TASK SET →
1: Translate this sentence from the hypnosis passage into Spanish: "Currently, a few different hypotheses are being discussed."
2: In one to three sentences, explain why, according to the hypnosis passage, a person under hypnosis is no longer interested in how long a stimulus lasts or whether it has been felt before.
3: Continue the passage on how hypnosis works, starting after its last sentence.

EXCERPT →
How exactly does hypnosis work?
Hypnosis scientifically proven through studies
For centuries, people have been using the healing effects of hypnosis. What began as a belief has been proven in our modern times by a number of studies, such as the "Expertise for the Assessment of the Scientific Evidence of the Psychotherapy Procedure Hypnotherapy" by Prof. Dr. Dirk Revenstorf on behalf of the Milton Erickson Society for Clinical Hypnosis (MEG) and the German Society for Hypnosis (DGH) in 2003.
But how exactly does hypnosis work?
The question is still not easy to answer. Currently, a few different hypotheses are being discussed. For most scientists, however, a process called dissociation plays a decisive role. They assume that under hypnosis the brain separates the different information components of a stimulus. In the case of pain, for example, pure perception is not linked to either the temporal or emotional aspect of the pain. From a neurobiological point of view, this means that the different associations of nerve cells no longer communicate directly with each other. For example, the affected person is no longer interested in the duration of the stimulus nor in whether he or she has experienced it before.

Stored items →
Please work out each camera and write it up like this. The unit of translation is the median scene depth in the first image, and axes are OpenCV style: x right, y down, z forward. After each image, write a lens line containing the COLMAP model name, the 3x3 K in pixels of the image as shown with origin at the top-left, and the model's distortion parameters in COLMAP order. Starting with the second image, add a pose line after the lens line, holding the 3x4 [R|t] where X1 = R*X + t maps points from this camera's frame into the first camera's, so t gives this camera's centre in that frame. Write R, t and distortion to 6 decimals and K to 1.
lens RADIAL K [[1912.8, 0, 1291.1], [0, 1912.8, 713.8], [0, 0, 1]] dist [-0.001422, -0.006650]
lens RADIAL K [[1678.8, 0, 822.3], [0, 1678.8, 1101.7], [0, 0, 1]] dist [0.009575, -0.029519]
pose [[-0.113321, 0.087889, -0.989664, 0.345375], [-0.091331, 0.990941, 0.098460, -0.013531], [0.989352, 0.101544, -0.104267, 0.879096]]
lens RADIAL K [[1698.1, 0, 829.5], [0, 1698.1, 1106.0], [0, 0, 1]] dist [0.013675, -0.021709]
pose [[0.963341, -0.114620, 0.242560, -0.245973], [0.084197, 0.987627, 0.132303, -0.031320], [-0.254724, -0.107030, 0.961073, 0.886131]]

RESULTS OF THE EXERCISE →
1: Actualmente se están discutiendo algunas hipótesis diferentes.

2: Under hypnosis, a process called dissociation makes the brain separate the different information components of a stimulus. Pure perception is no longer linked to the stimulus's temporal or emotional aspect. Neurobiologically, the different associations of nerve cells no longer communicate directly with each other.

3:
How hypnosis works in the brain
This effect can be visualized with the help of functional magnetic resonance imaging (MRI). Under hypnosis, activity in the so-called dorsal anterior cingulate gyrus decreases. This area is decisively responsible for how strongly we react to a certain stimulus and thus determines the relevance of different stimuli. At the same time, a stronger connection can be seen between part of the prefrontal cortex and the insular cortex. This helps the brain to better distinguish and understand the different processes in the body. The third visible change in the brain is seen in the so-called default mode network, the area of the brain that is active during daydreaming, for example, and that enables stimulus-independent thinking. Interestingly, this area is also particularly active under meditation.
The subconscious mind is reprogrammed under hypnosis
Hypnosis thus manages to separate the emotional sensation from a stimulus, such as a pain, thus significantly weakening the effects of pain on sensation. In addition, however, hypnosis also facilitates access to the inner images or the subconscious mind. This leads to the recognition of connections and old dependencies. At the same time, new images can emerge and be changed at will. The subconscious is reprogrammed, so to speak.